L'entrée en Bourse annoncée de Twitter marque-t-elle la fin de l'ère de l'internet social ou son commencement? La grande question désormais porte sur la croissance et l'innovation encore possibles dans ce secteur.

«L'entrée en Bourse de Twitter est un symbole que ce secteur arrive à sa fin, et que les investissements futurs se feront dans des secteurs que nous ne connaissons pas encore», estime auprès de l'AFP Trip Chowdhry, analyste chez Global Equities Research. Pour lui, ce sera la dernière mise en Bourse dans l'internet social.

Charlene Li, du cabinet Altimeter Group, voit aussi un climat de «dernière chance» autour de l'opération, que le groupe a confirmé préparer jeudi dernier.

«Dans l'écosystème des réseaux sociaux, Twitter est considéré comme incontournable (...) et c'est le seul acteur majeur qui reste à prendre. YouTube (qui permet de mettre des vidéos en ligne et a été racheté par Google), LinkedIn et Facebook (déjà en Bourse) sont tous déjà casés», explique-t-elle sur son blogue.

Mais d'autres experts des réseaux sociaux disent que Twitter et les autres n'ont fait jusqu'ici que gratter la surface comparé au potentiel du secteur.

«Nous sommes loin de la fin de l'innovation», assure Daniel Odio, un dirigeant de la société internet californienne Share This, qui a participé à plusieurs start-ups dans le secteur technologique.

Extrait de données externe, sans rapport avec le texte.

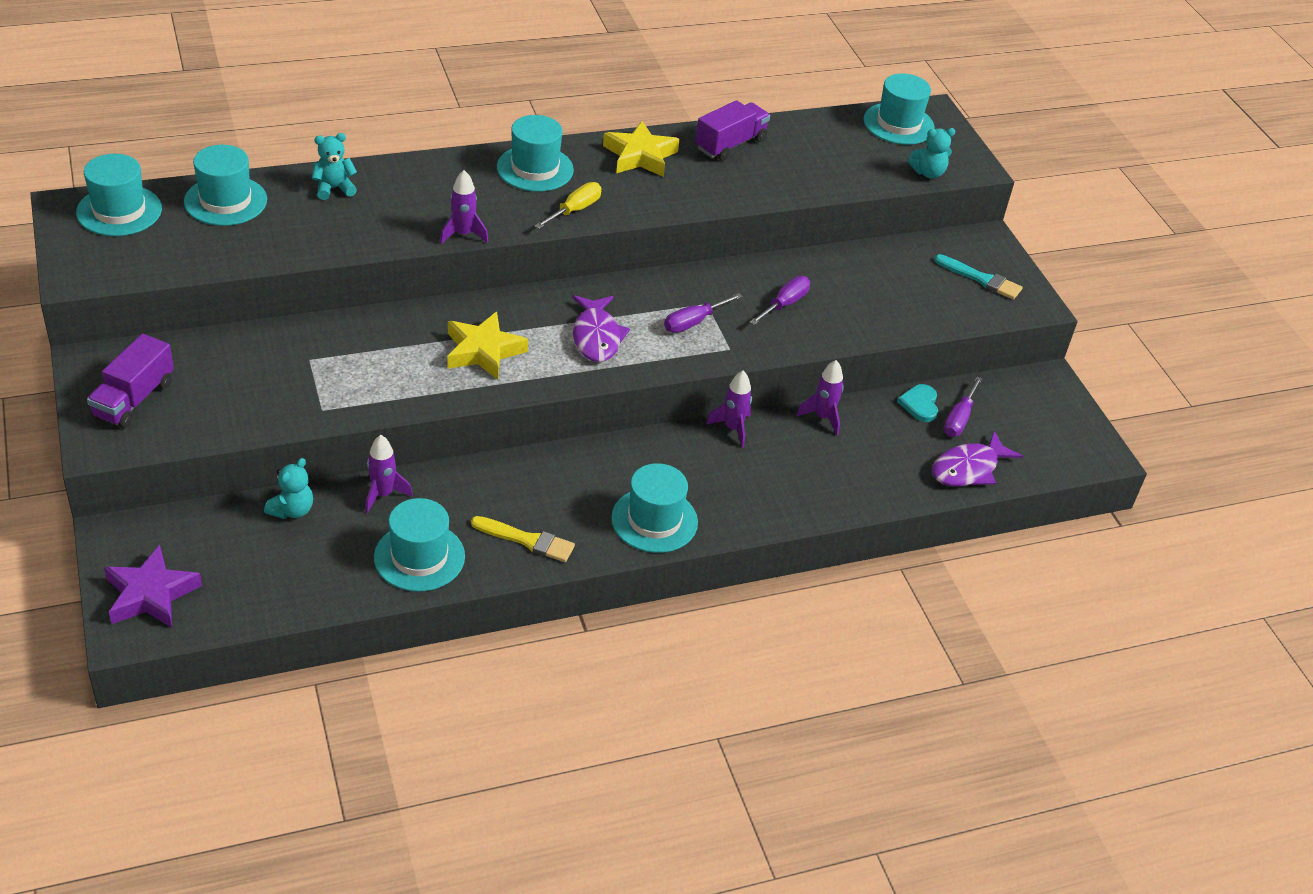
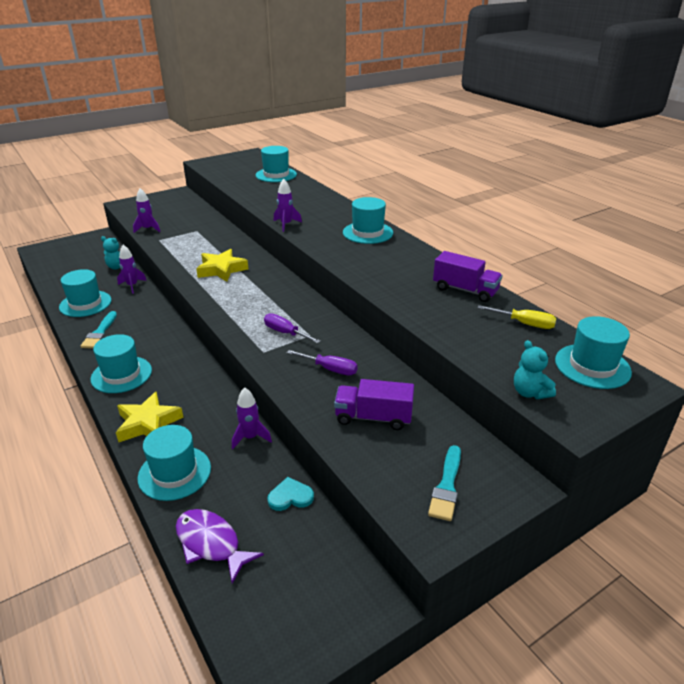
camera: 80 degrees right, 10 degrees down
turquoise hat [76,154,162,236] -> turquoise hat moved to [138,425,211,501]
purple truck [87,334,174,428] -> purple truck moved to [334,379,414,430]
purple star [104,545,202,628] -> none
turquoise teddy bear [312,133,357,200] -> none
yellow brush [471,516,575,562] -> turquoise brush [81,311,117,349]
yellow screwdriver [535,182,602,229] -> yellow screwdriver moved to [478,305,557,329]
purple fish [573,295,630,362] -> none
yellow star [603,121,680,177] -> yellow star moved to [116,391,184,442]
purple rocket [706,371,752,448] -> purple rocket moved to [133,188,160,233]
purple screwdriver [943,377,983,437] -> none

«Nous sommes encore au Moyen-Âge du social, il y a tant d'opportunités», estime-t-il. «Toute notre existence est basée sur le partage (d'informations), mais numériquement nous n'avons pas encore déchiffré le code. Facebook l'a fait en partie, et Twitter a créé la possibilité de trouver des gens qui ne sont pas nos amis mais qui partagent un intérêt commun».

Dans un rapport publié en 2012, le cabinet de conseil McKinsey jugeait lui aussi que les réseaux sociaux pouvaient augmenter leur productivité et permettre de «dégager de la valeur» à hauteur de 900 à 1300 milliards de dollars dans des segments clés de l'économie mondiale, en améliorant la communication, le partage de connaissances et la collaboration à l'intérieur et à l'extérieur des entreprises.

«Alors que 72% des entreprises utilisent les technologies sociales d'une manière ou d'une autre, très peu en retirent la totalité des bénéfices potentiels. En fait, les applications sociales les plus puissantes dans l'économie mondiale sont largement inexploitées», estimait le rapport.

De l'outil de bouche à oreille au vrai média

Twitter revendique plus de 200 millions d'utilisateurs actifs, mais certains analystes estiment le nombre plus proche de 500 millions et en forte croissance, le site devenant une plateforme clé pour les célébrités, les hommes politiques ou les journalistes.

La publicité, à laquelle Twitter s'est ouvert en 2010 en autorisant les annonceurs à publier des tweets «sponsorisés» dans le fil d'actualité de ses utilisateurs, devrait par ailleurs lui rapporter 582,8 millions de dollars cette année et près d'un milliard en 2014, selon des estimations de la société de recherche eMarketer.

Avec le succès, Twitter «a perdu un peu de sa saveur de base», reconnaît Olivier Toubia, un professeur d'économie de l'université de Columbia également co-auteur d'une étude sur le site parue dans le journal «Marketing Science».

Depuis son lancement en 2006, le réseau a évolué pour devenir un média plus grand public, similaire en certains points à la télévision, juge-t-il. «Il a moins de valeur comme outil de bouche à oreille et de marketing viral, mais davantage comme média», indique-t-il à l'AFP. «C'est devenu un moyen pour les entreprises de toucher des consommateurs, de diffuser du contenu avec de faibles barrières à l'entrée».

Le professeur voit encore d'importantes opportunités pour les médias sociaux.

«Facebook et Twitter ont montré qu'il était possible de mettre en contact des gens dans le monde entier», mais «les consommateurs ne peuvent pas interagir avec des millions de personnes en même temps», souligne-t-il.

Pour lui, «il y a beaucoup d'opportunités pour de plus petites niches de médias sociaux qui répondront à des besoins différents et relieront les gens sur une plus petite échelle, de manière plus sérieuse».